Roll Closing Costs into the Mortgage

Finally, at the time of seeking offers, ask potential lenders to provide low-cost or zero-cost offers. These programs typically increase the interest rate to offset closing costs. Monthly payments can go up $10-$20 dollars to pay for the costs. Borrowers may also be able to circumvent the interest hike if they have sufficient equity in the home. In comparing offers, it can be useful to ask a potential lender to match the closing costs from another offer. But be sure to compare the total cost to refinance the mortgage — principal, interest, and refinancing/closing costs over the life of the loan. A lender may allow the applicant to borrow for the closing costs, rolling them into the mortgage, but be prepared to pay interest on the costs until the charges are paid down.
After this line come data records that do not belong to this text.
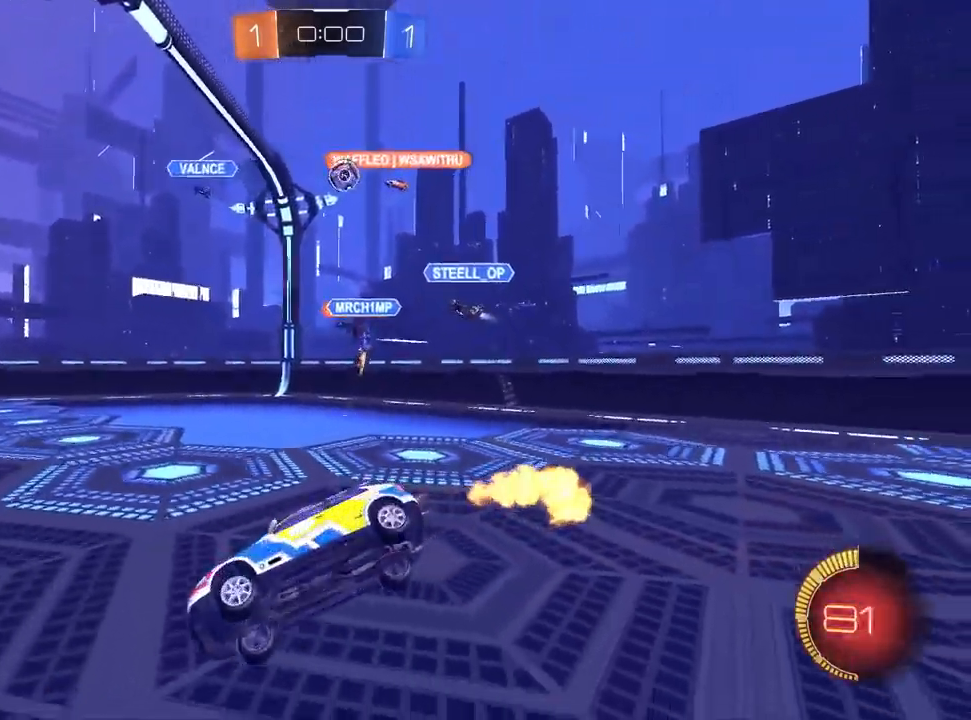
{"dt_ms": 500, "buttons": ["R2"], "left_stick": "center", "right_stick": "center", "events": [[50, "R1", "down"], [67, "SQUARE", "up"], [100, "R1", "up"], [100, "left_stick", "center"], [450, "L1", "up"]]}
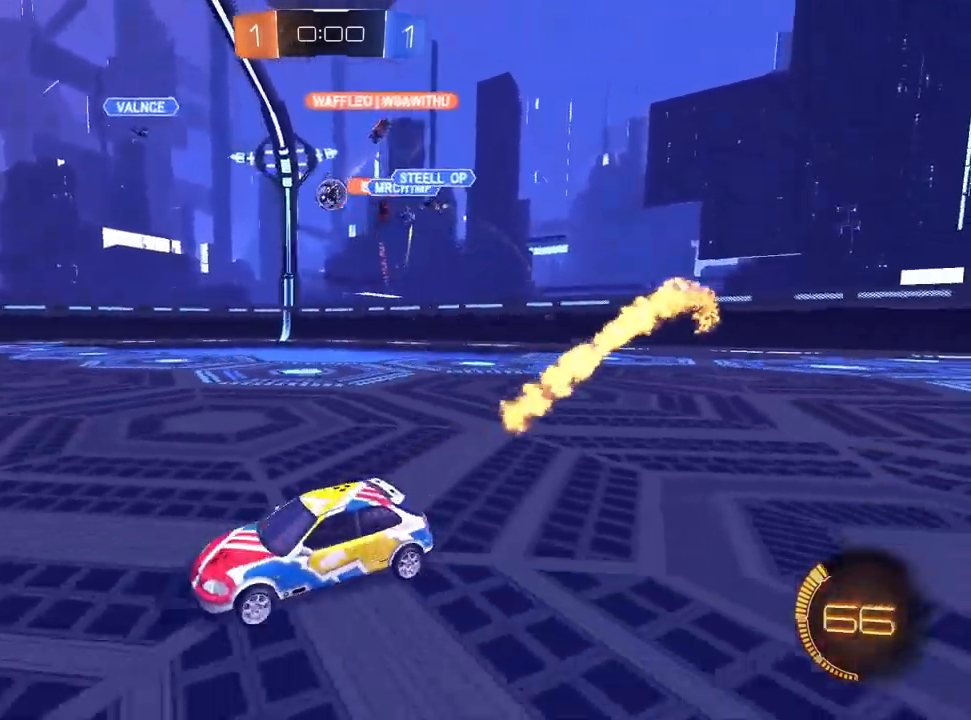
{"dt_ms": 500, "buttons": ["R2"], "left_stick": "up-right", "right_stick": "center", "events": [[67, "left_stick", "up-right"], [217, "left_stick", "center"], [467, "left_stick", "up-right"]]}
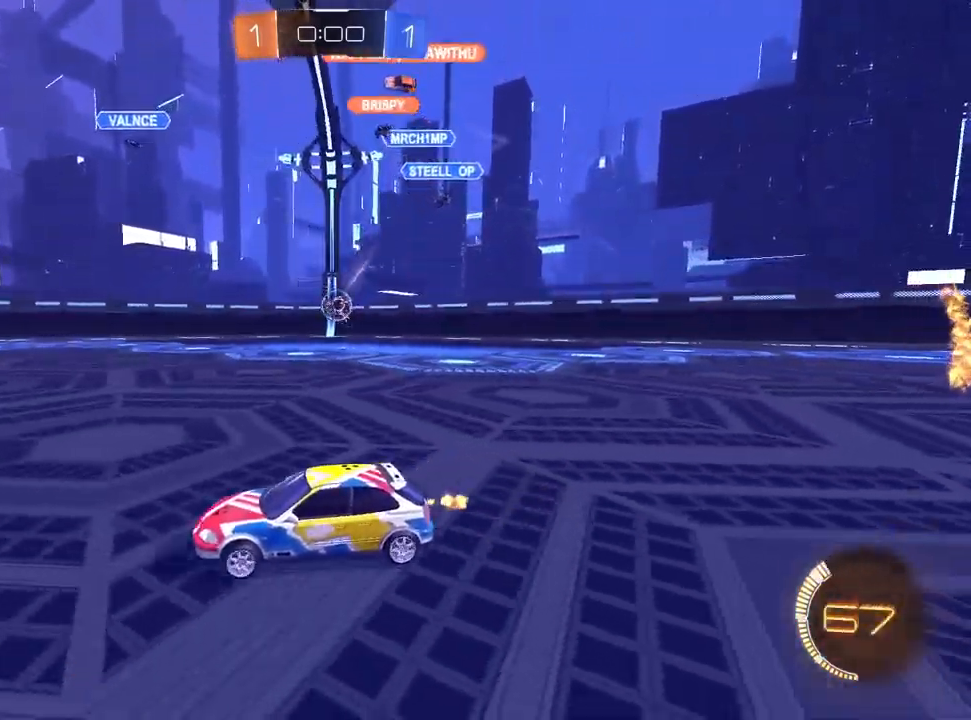
{"dt_ms": 500, "buttons": ["R2"], "left_stick": "center", "right_stick": "center", "events": [[150, "left_stick", "center"]]}
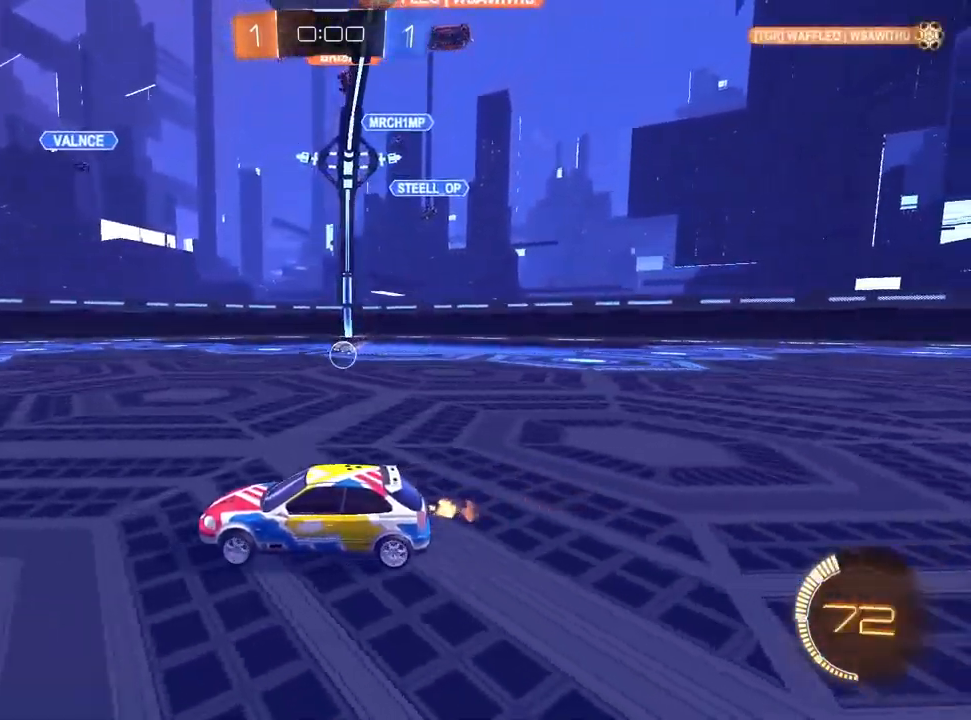
{"dt_ms": 500, "buttons": ["DPAD_LEFT"], "left_stick": "center", "right_stick": "center", "events": [[100, "R2", "up"], [467, "DPAD_LEFT", "down"]]}
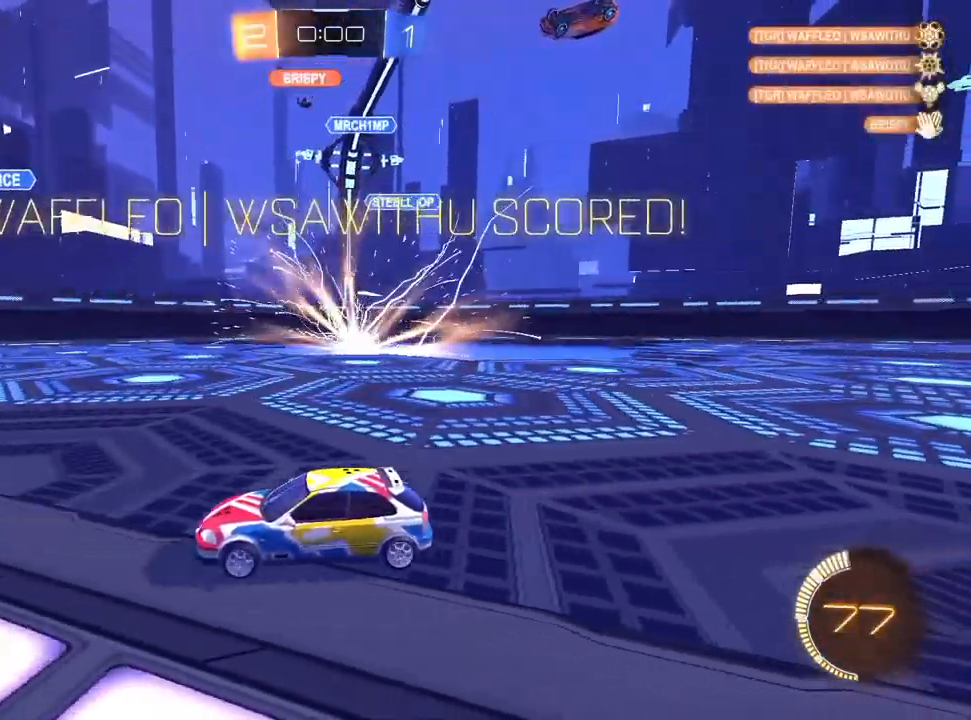
{"dt_ms": 500, "buttons": [], "left_stick": "center", "right_stick": "center", "events": [[33, "DPAD_LEFT", "up"], [117, "DPAD_UP", "down"], [200, "DPAD_UP", "up"]]}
Considering refinancing? Start by getting your credit score for free at LendingTree.

Should I Refinance?

Homeowners should always consider whether they plan on remaining in the house long enough to reap the potential savings from refinancing their mortgage. LendingTree’s Refinancing Calculator can determine the break-even point where monthly savings have finally covered the cost of refinancing. Variables include the current mortgage interest rate, the potential new rate, the term, and closing costs of the refinance. The calculator also reveals potential break-even points than can be accelerated when the borrower pays points at closing. For example:

  • LendingTree’s calculator determines that if refinancing costs tally $2,000 and the new rate saves $50 a month in interest, the breakeven point is 40 months.
  • In the case of paying points to lower the rate: take the number of monthly payments at the original interest rate; deduct the amount the payment will be after paying a point for a lower rate; then calculate how many payments needed to reach the break-even on the cost for the point. On a $200,000 loan, where it costs $2,000 to buy a point:

Original rate: 5.125
Rate with one point: 4.975
Monthly payment savings: $30.55
Break-even point: 65.4 months
Savings: $9,070

Of course, the savings from paying down points depends upon whether the owner can stay in the home for at least five years. Make an informed decision on whether the savings recouped from a mortgage refinancing justifies the costs. Knowing each fee and negotiating with the lender can spell the difference between overpaying or saving cash.